How do I roast garlic?
The smell of roasting garlic is absolutely irresistible. Whether you like to roast garlic as a simple spread alongside a roast dinner, to store it as an ingredient for other recipes or simply to enchant your guests with its intoxicating smell – it’s easy to find a reason to chuck a few bulbs into the oven every time you’re cooking. Here is a simple guide to help you roast your own garlic at home…
- Pre-heat your oven to 180-200 degrees Celsius.
- Peel most of the papery skin off the garlic and trim the head.
- Drizzle a healthy amount of olive oil over each bulb of garlic.
- Wrap each bulb in aluminium foil.
- Roast in the oven for at least 40 minutes.
- Pierce the garlic with a skewer to check that the cloves are soft and smooth.
- Leave in the oven for longer if you want sweeter and more caramelised flavours.
Be sure to store roast garlic in the fridge for up to two weeks, if you want to enjoy its unique, sweet and moreish flavour for longer. Substituting regular garlic with roast garlic when cooking is an easy way to give an old family favourite a tasty twist.
How else can you use garlic in cooking?
Garlic is perhaps one of the most popular ingredients in so many different types of cooking. Even the Pharaohs in ancient Egyptian times would feed the slaves garlic to help fortify their strength as they built the pyramids. Though raw garlic might be tasty for some, it’s always a nice idea to treat yourself to some of more the indulgent garlicy meal ideas. Here are some delectable ways to use plenty of garlic in your cooking…
- Roast garlic and bacon guacamole.
- Garlic chocolate truffles.
- Garlic cheesy bread.
- Garlic, rosemary and chili almonds.
- Garlic and thyme quinoa patties.
This being said, sometimes garlic is simply the best when served in pizza or pasta or mixed through a stir-fry. There is always a reason to include garlic in almost any meal – so be sure that you have plenty of bulbs at the ready in your pantry or growing in your garden.

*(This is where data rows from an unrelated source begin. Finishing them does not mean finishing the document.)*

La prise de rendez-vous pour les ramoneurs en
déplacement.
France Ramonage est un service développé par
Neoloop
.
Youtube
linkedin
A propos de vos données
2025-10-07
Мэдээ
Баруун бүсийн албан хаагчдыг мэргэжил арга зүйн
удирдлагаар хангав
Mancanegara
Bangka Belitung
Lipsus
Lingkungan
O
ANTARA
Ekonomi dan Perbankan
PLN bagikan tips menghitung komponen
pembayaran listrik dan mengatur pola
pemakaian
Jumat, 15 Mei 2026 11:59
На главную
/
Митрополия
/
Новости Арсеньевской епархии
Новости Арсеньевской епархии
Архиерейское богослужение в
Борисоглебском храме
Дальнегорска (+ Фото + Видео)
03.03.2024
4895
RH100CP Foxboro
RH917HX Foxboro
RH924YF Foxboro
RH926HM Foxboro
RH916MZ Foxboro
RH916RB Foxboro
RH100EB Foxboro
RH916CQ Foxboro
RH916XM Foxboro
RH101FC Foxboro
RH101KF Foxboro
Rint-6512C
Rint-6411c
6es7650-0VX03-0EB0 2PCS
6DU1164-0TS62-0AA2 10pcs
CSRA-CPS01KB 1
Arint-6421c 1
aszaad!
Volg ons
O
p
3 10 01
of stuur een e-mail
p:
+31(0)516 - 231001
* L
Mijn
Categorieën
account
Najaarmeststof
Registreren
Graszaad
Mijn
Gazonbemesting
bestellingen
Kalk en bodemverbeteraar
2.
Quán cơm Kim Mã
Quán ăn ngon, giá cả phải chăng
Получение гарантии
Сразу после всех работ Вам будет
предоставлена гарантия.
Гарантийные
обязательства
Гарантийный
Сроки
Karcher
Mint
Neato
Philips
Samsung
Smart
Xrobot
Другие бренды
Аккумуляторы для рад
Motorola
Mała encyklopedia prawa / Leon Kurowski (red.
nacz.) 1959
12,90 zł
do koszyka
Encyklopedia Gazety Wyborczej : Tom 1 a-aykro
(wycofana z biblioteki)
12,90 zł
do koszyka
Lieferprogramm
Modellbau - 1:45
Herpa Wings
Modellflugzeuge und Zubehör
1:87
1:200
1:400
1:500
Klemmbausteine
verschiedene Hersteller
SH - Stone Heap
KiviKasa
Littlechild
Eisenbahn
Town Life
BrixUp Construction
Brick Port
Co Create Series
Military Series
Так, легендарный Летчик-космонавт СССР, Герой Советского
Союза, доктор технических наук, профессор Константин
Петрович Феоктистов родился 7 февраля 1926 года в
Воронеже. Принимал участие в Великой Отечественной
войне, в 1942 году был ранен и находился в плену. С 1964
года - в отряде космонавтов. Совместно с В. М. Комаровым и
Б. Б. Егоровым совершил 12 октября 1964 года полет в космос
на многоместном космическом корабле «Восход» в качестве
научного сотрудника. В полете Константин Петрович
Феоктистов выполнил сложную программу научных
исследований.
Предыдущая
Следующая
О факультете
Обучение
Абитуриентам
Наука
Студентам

Garlic is simply great for all sorts of things, from warding off vampires to making a tasty entrée. Chickens are the perfect companions when it comes to growing garlic, as they will not only savour the flavour and health benefits like you do, they are also great natural gardeners who will help your bulbs flourish. Stop dreaming about garlic - even though that’s technically a good omen - plant some cloves today and start reaping the benefits.